The TPP cannot be revived as drafted. The agreement cannot come into force unless ratified within two years by economies that constitute 85 % of the total GDP of the 12 members. This makes ratification by the United States and Japan indispensable. While President Trump is not noted for consistency of purpose, the prospect that he will not only reverse his stance on the TPP but as well fasten Congressional approval within two years is surely nil.

Revival of the TPP therefore depends on the 11 other members — that includes Australia, Brunei, Canada, Chile, Japan, Malaysia, Mexico, New Zealand, Peru, Singapore and Vietnam — agreeing to revise the ratification clause and approve an amended agreement. Japan and New Zealand, with some support from Australia, have advocated that approach.

Economic modelling suggests that a TPP-11 would benefit participants, although the all of welfare gained varies part nations. Reducing barriers to sharing resources usually produces gains and so the result is not surprising. Nor is it powerful. Each participant has to look at who in its community gains and who loses by implementing the trade agreement and ask whether the political battle for ratification is worthwhile. Governments that ‘sold’ the TPP on the basis of access to the US market, such as Vietnam and Malaysia, are particularly challenged.

Each participant is presently likely to look at the agreement and say there are parts they accepted only because they were tolerable in return for access to the US market or other US concessions. The temptation to seek modification is high. But in doing so, the 11 members would nominate different clauses and face an extra lengthy set of negotiations. Is the cost of such renegotiation worthwhile? The group of 11 is not an obviously attractive unit and it is very likely that the negotiating resources would be better deployed elsewhere.

In any case, one of the attractions of a TPP-11 is the prospect that at some stage, the United States may be attracted back to participation. Congressional attitudes have to change for the existing draft TPP to have any luck of ratification, and US adherence to an agreement shorn of some US negotiating points is even less likely. Hence those governments advocating proceeding with a TPP-11 are as well advocating that it should be with the existing text.

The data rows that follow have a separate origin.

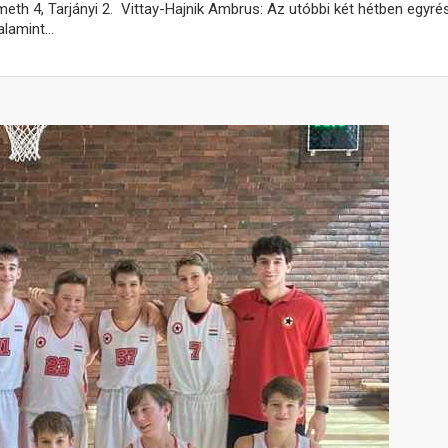
meth 4, Tarjányi 2. Vittay-Hajnik Ambrus: Az utóbbi két hétben egyré
alamint…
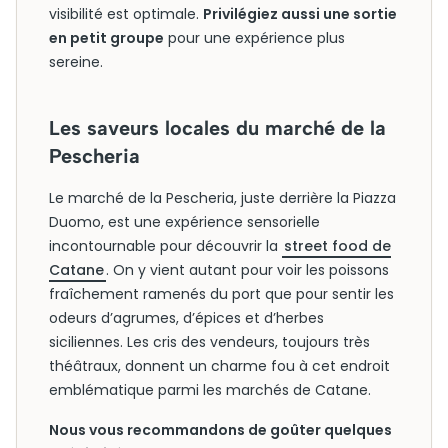
visibilité est optimale.
Privilégiez aussi une sortie
en petit groupe
pour une expérience plus
sereine.
Les saveurs locales du marché de la
Pescheria
Le marché de la Pescheria, juste derrière la Piazza
Duomo, est une expérience sensorielle
incontournable pour découvrir la
street food de
Catane
. On y vient autant pour voir les poissons
fraîchement ramenés du port que pour sentir les
odeurs d’agrumes, d’épices et d’herbes
siciliennes. Les cris des vendeurs, toujours très
théâtraux, donnent un charme fou à cet endroit
emblématique parmi les marchés de Catane.
Nous vous recommandons de goûter quelques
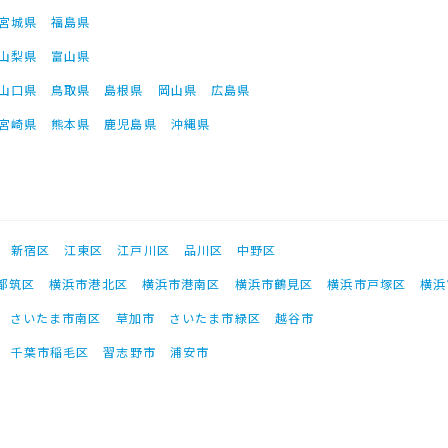
宮城県
福島県
山梨県
富山県
山口県
鳥取県
島根県
岡山県
広島県
宮崎県
熊本県
鹿児島県
沖縄県
新宿区
江東区
江戸川区
品川区
中野区
都筑区
横浜市港北区
横浜市港南区
横浜市鶴見区
横浜市戸塚区
横浜
さいたま市南区
草加市
さいたま市緑区
越谷市
千葉市稲毛区
習志野市
浦安市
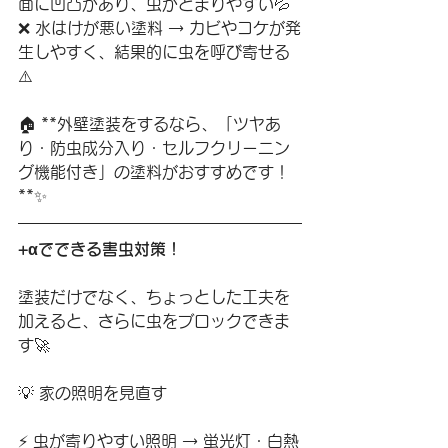
面に凹凸があり、虫がとまりやすい💦
❌ 水はけが悪い塗料 → カビやコケが発
生しやすく、結果的に虫を呼び寄せる
⚠️
🏠 **外壁塗装をするなら、「ツヤあ
り・防虫成分入り・セルフクリーニン
グ機能付き」の塗料がおすすめです！
**✨
+αでできる害虫対策！
塗装だけでなく、ちょっとした工夫を
加えると、さらに虫をブロックできま
す🚀
💡 家の照明を見直す
⚡ 虫が寄りやすい照明 → 蛍光灯・白熱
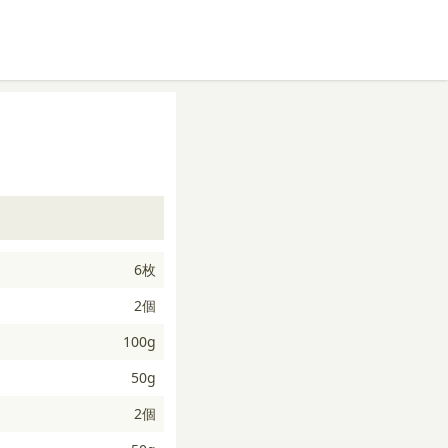
6枚
2個
100g
50g
2個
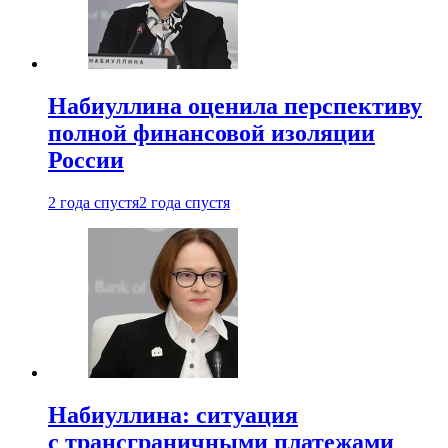
Набиуллина оценила перспективу
полной финансовой изоляции
России
2 года спустя
2 года спустя
Набиуллина: ситуация
с трансграничными платежами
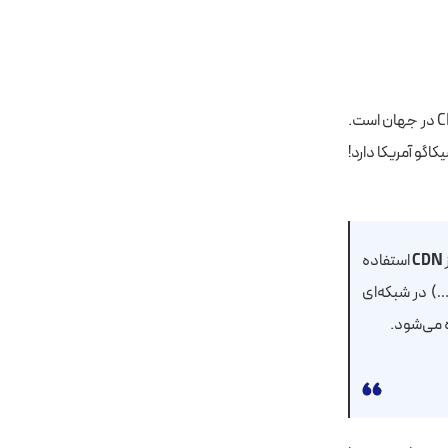
به میان می‌آید. کلودفلر بزرگترین ارائه دهنده خدمات CDN در جهان است.
اگو آمریکا دارد!
CDN
استفاده
) در شبکه‌ای
 می‌شود.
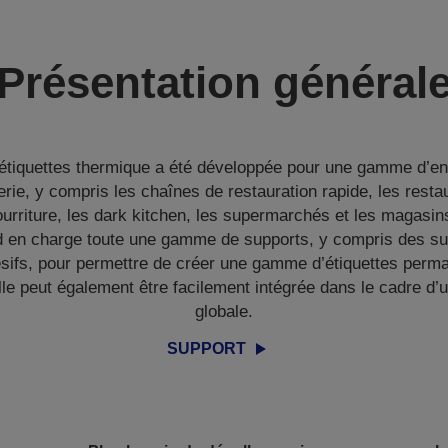
Présentation général
étiquettes thermique a été développée pour une gamme d’en
llerie, y compris les chaînes de restauration rapide, les resta
ourriture, les dark kitchen, les supermarchés et les magasin
 en charge toute une gamme de supports, y compris des sup
ifs, pour permettre de créer une gamme d’étiquettes perm
le peut également être facilement intégrée dans le cadre d’
globale.
SUPPORT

Swallowing US demands without gaining anything in return is challenging.

But there is as well a deeper issue. A year or so ago, Japan appeared to be evolving a strategy in which it saw its next as one of the leaders of the Asian economy, using technology to solve the problems of an ageing and declining people. Under this vision, it would collaborate with China and other Asian economies to provide leadership for world increase. But additional recently, the US alliance has returned to salience, and the stance of the Japanese government has become markedly additional sceptical of China. Influential figures in Japan seem to regard the TPP as setting ‘standards’ out of China’s reach for a long time into the next. For them, the TPP is a way of ‘containing’ Beijing.

The TPP at no time made a great transaction of economic sense except as a trans-Pacific institution that would from presently on include China inclunding the US. The original ‘Pacific 4’— Brunei, Chile, New Zealand and Singapore — came together in a desire to strengthen trans-Pacific institutions. APEC Leaders characterised the TPP as one of a number of paths to a Free Trade Area of the Asia Pacific. A TPP envisaged in any other way is not attractive.

In short, the TPP does not look like a sleeping beauty. While the rhetoric of ‘high standards’ owed much additional to political salesmanship than rigorous analysis, there are parts of the agreement that can facilitate economic evolution. We may farewell some of the provisions about rules of origin or intellectual property without regret, but the approach to domestic institution building while participating collaboratively in shared objectives is attractive.

The existing text needs creative adaptation rather than simple adoption. Any successor agreement should be between those members who wish to exploit the gains of well-managed globalisation for innovative, inclusive and sustainable increase. The TPP can be a precious organ donor.